### Directions for this task
Would you write out every entry exactly, but without the pictures?

= = =

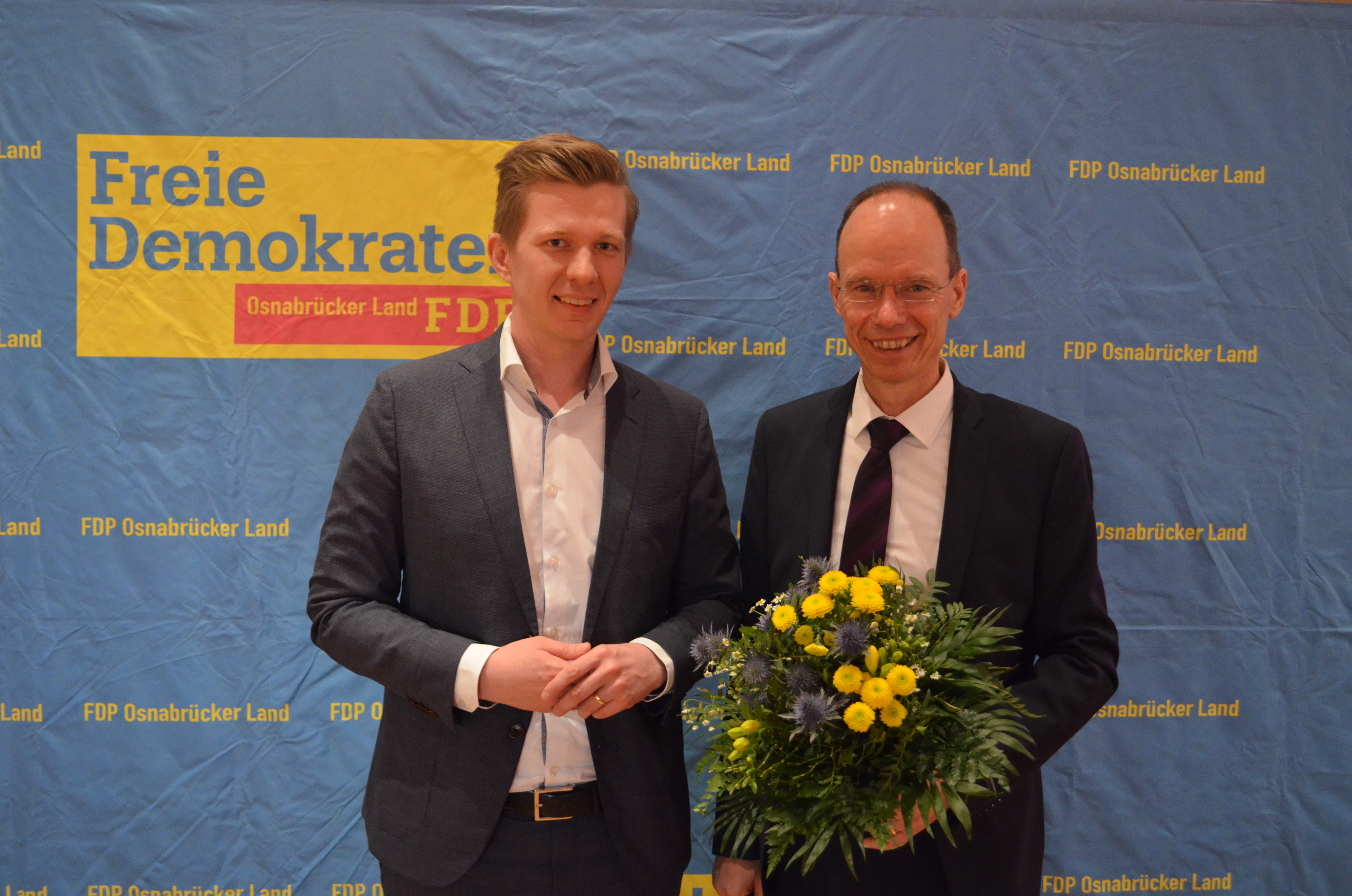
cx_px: 676
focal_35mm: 36
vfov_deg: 36.7
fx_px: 1349
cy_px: 448
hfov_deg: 53.2
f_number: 4
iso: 2800
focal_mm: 24
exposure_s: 1/30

= = =

### Exercise response
cx_px: 676
focal_35mm: 36
vfov_deg: 36.7
fx_px: 1349
cy_px: 448
hfov_deg: 53.2
f_number: 4
iso: 2800
focal_mm: 24
exposure_s: 1/30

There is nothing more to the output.